#### Supplied data ####
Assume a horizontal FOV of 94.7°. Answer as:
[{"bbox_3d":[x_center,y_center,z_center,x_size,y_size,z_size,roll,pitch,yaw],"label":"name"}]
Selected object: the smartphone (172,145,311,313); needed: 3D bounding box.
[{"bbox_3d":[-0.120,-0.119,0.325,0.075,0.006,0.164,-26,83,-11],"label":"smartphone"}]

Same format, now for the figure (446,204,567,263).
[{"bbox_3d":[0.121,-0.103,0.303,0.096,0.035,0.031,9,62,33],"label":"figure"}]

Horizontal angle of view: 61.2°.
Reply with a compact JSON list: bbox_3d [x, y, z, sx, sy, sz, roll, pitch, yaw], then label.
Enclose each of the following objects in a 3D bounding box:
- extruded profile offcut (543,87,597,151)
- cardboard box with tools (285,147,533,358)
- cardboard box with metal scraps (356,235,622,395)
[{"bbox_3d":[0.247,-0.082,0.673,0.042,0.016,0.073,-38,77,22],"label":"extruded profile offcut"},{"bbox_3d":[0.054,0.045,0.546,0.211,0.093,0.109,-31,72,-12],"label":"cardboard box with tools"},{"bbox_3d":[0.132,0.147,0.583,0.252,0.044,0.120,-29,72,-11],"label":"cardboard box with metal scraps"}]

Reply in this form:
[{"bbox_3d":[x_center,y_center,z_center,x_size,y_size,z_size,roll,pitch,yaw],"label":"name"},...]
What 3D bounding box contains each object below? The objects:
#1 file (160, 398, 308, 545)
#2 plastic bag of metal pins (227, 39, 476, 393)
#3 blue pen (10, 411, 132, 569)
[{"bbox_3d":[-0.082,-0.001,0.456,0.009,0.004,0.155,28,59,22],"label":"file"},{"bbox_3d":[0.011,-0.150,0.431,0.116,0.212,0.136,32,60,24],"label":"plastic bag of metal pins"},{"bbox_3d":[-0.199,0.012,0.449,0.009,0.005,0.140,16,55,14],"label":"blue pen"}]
####
#### Supplied data ####
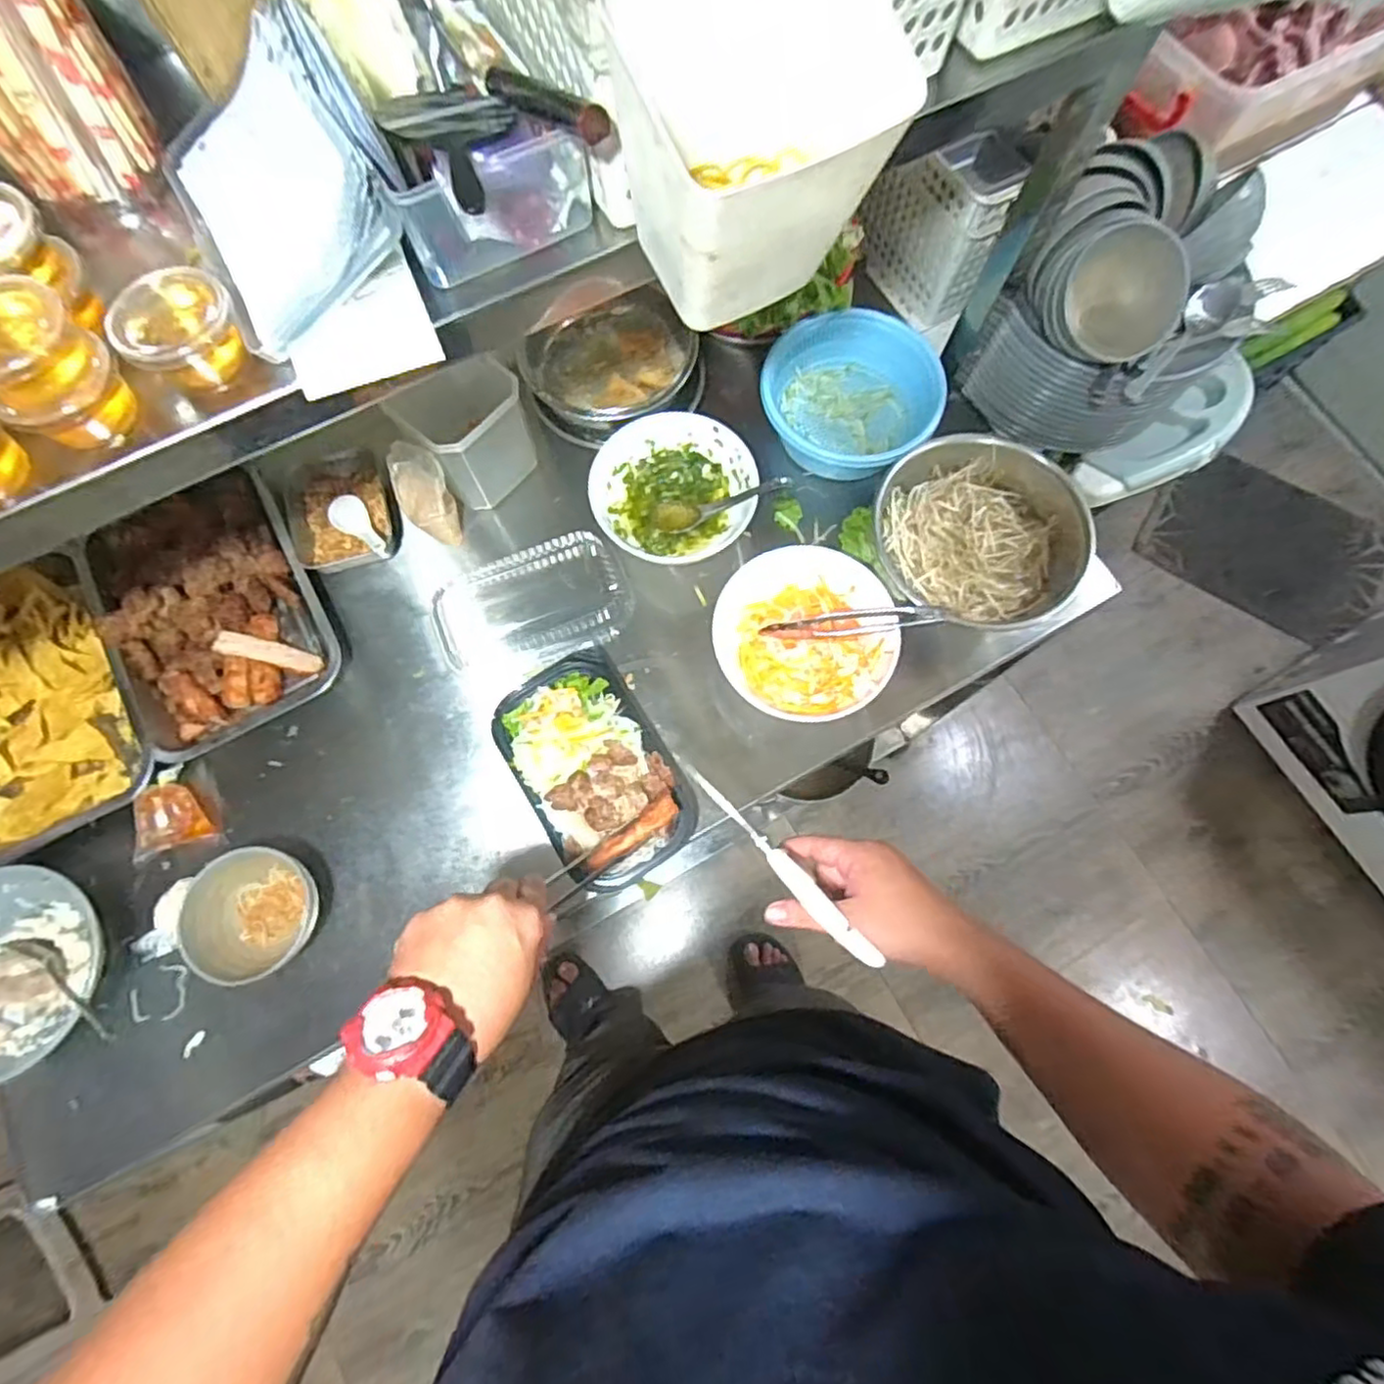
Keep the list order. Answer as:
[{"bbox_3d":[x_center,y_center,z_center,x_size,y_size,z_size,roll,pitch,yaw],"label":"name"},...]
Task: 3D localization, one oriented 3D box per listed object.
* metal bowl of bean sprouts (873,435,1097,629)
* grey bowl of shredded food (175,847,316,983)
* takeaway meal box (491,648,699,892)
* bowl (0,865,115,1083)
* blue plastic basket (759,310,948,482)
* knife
####
Beginning at the line above that contains "Assume a horizontal", return each line exactly through the line that contains "Reply in this", and no others.

Assume a horizontal FOV of 94.7°. Answer as:
[{"bbox_3d":[x_center,y_center,z_center,x_size,y_size,z_size,roll,pitch,yaw],"label":"name"}]
Selected object: the smartphone (172,145,311,313); needed: 3D bounding box.
[{"bbox_3d":[-0.120,-0.119,0.325,0.075,0.006,0.164,-26,83,-11],"label":"smartphone"}]

Same format, now for the figure (446,204,567,263).
[{"bbox_3d":[0.121,-0.103,0.303,0.096,0.035,0.031,9,62,33],"label":"figure"}]

Horizontal angle of view: 61.2°.
Reply with a compact JSON list: bbox_3d [x, y, z, sx, sy, sz, roll, pitch, yaw], then label.
Enclose each of the following objects in a 3D bounding box:
- extruded profile offcut (543,87,597,151)
- cardboard box with tools (285,147,533,358)
- cardboard box with metal scraps (356,235,622,395)
[{"bbox_3d":[0.247,-0.082,0.673,0.042,0.016,0.073,-38,77,22],"label":"extruded profile offcut"},{"bbox_3d":[0.054,0.045,0.546,0.211,0.093,0.109,-31,72,-12],"label":"cardboard box with tools"},{"bbox_3d":[0.132,0.147,0.583,0.252,0.044,0.120,-29,72,-11],"label":"cardboard box with metal scraps"}]

Reply in this form:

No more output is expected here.